═══ QUOTED PASSAGE

In today’s world, spatial data analysis is applied in multiple fields, and it is becoming more prevalent in the social sciences as well. Luc Anselin, one of the prominent figures in the discipline’s development, offers a concise description of the discipline, stating that “in general terms, spatial analysis can be considered to be the formal quantitative study of phenomena that manifest themselves in space. This implies a focus on location, area, distance and interaction” in the way described in Tobler’s words mentioned earlier (1989, 2). The effects of the spatial distribution of variables and their interactions in space are taken into consideration in spatial data analyses. As an example, James P. LeSage and R. Kelley Pace describe such an interaction, where “spatial dependence reflects a situation where values observed at one location or region, say observation i, depend on the values of neighboring observations at nearby locations” (2009, 2).

As traditional regression analyses focus on the correlational relationships between variables without any emphasis on spatial effects, the discipline has similar statistics that account for those factors. As Arthur Getis explains, “whereas correlation statistics were designed to show relationships between variables, autocorrelation

statistics are designed to show correlations within variables, and spatial

autocorrelation shows the correlation within variables across space” (2007, 493).

While non-spatial approaches have the assumption of observations being independent from each other, the measure of spatial autocorrelation can be used to indicate to what degree similar values of observations are clustered in spatial distributions. Getis further argues “that spatial autocorrelation should be and become a prominent subject for study in all the social sciences” (2007, 495).

There are multiple measures for spatial autocorrelation provided in the

plethora of spatial data analysis software, slightly varying in their methods of measure and focus. However, as Getis points out, “among many measures of spatial

association, Moran's I statistic is the most widely used measure of and test for spatial autocorrelation” (2008, 298). Ward and Gleditsch prove a more detailed explanation of the statistic, stating that “Moran's I compares the relationship between the

deviations from the mean across all neighbors i, adjusted for the variation in y and the number of neighbors for each observation” (2008, 20). The value of Moran’s I ranges from -1 to 1, which indicates the degree to which similar values are clustered in space.

When Moran’s I values are positive, there is an indication of “stronger positive (geographical) clustering, i.e. that values of neighboring units are similar to one another” (Ward and Gleditsch 2008, 20). Paul R. Voss, David D. Long, Roger B.

Hammer, and Samantha Friedman provide an even simpler explanation, stating that

“positive values of Moran's I suggest spatial clustering of similar values,” and they go on to explain that negative values in Moran’s I “(infrequent in the social sciences) suggest that high values are frequently found in the vicinity of low values” (2006, 377). A simple visual representation of the lowest Moran’s I value would be a map that looks like a chessboard, with opposite (black and white) values being perfectly evenly distributed to create the distinctive chessboard pattern.

══════

PROBLEMS AND TASKS:
#1 Decide whether each statement agrees with the spatial autocorrelation passage, answering yes or no and quoting the deciding words of the passage: (a) The value of Moran's I ranges from -1 to 1. (b) Negative Moran's I values are common in the social sciences. (c) Non-spatial approaches assume that observations depend on each other.
#2 Write out the spatial autocorrelation passage again, beginning at the words "When Moran’s I" and stopping after "Long, Roger B.", and substitute "adjacent" for "neighboring".
#3 According to the spatial autocorrelation passage, what would a simple visual representation of the lowest Moran’s I value look like?
The stored data lines play no part in this.

═══ DATASET EXCERPTS

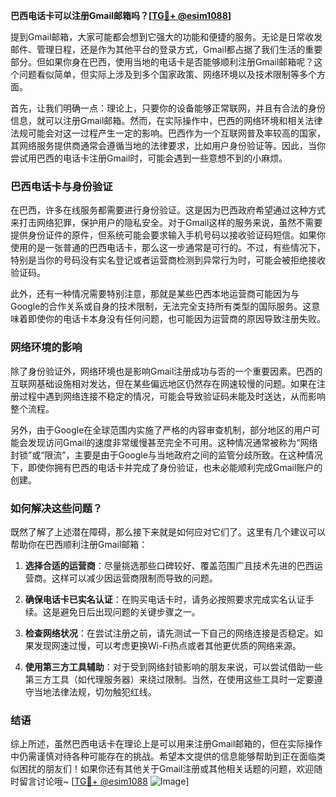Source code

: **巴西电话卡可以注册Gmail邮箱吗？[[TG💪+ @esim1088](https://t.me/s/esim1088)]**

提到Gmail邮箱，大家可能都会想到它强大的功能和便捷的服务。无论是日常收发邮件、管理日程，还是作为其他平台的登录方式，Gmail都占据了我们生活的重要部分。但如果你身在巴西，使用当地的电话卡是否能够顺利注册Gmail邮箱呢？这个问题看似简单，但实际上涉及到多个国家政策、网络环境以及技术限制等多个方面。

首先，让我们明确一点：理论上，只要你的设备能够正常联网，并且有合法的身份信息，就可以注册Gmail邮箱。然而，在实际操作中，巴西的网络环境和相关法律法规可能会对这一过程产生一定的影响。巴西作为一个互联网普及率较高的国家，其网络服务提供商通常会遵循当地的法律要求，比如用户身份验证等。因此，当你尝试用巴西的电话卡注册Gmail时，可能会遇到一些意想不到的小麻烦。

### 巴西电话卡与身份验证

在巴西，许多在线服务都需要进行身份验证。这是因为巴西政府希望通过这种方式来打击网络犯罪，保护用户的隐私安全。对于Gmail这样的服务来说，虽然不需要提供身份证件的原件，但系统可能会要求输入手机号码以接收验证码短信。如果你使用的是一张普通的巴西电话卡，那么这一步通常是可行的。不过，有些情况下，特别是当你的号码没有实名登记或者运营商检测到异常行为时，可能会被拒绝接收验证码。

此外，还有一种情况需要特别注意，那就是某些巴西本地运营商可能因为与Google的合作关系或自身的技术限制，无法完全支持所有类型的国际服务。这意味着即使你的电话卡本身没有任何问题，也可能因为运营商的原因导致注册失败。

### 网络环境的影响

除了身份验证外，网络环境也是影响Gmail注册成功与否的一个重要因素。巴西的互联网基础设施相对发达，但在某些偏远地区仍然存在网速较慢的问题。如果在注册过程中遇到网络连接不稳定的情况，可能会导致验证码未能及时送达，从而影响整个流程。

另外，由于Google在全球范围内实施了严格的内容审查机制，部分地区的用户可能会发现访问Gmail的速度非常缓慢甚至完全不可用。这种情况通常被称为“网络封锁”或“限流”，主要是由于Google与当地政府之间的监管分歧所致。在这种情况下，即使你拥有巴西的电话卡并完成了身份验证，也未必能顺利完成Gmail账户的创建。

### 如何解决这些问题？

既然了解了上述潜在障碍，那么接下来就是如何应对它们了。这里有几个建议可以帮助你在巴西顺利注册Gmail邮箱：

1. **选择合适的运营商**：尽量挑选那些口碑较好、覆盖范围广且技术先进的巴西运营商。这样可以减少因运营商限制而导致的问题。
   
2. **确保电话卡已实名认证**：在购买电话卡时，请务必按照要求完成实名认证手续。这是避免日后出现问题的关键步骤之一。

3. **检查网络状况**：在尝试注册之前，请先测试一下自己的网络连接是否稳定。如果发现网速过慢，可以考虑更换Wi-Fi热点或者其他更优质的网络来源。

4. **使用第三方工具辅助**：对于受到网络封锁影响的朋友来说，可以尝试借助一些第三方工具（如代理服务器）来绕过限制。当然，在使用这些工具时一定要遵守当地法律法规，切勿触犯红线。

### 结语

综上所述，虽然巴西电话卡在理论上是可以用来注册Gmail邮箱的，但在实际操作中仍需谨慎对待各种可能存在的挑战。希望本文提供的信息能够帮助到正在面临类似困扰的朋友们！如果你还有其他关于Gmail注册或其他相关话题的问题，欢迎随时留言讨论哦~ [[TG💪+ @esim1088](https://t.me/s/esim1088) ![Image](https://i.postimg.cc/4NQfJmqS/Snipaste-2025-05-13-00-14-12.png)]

══════

SOLUTIONS PER TASK:
#1
(a) Yes: "The value of Moran’s I ranges from -1 to 1"
(b) No: "(infrequent in the social sciences)"
(c) No: "non-spatial approaches have the assumption of observations being independent from each other"

#2
When Moran’s I values are positive, there is an indication of “stronger positive (geographical) clustering, i.e. that values of adjacent units are similar to one another” (Ward and Gleditsch 2008, 20). Paul R. Voss, David D. Long, Roger B.

#3 A map that looks like a chessboard, with opposite (black and white) values perfectly evenly distributed.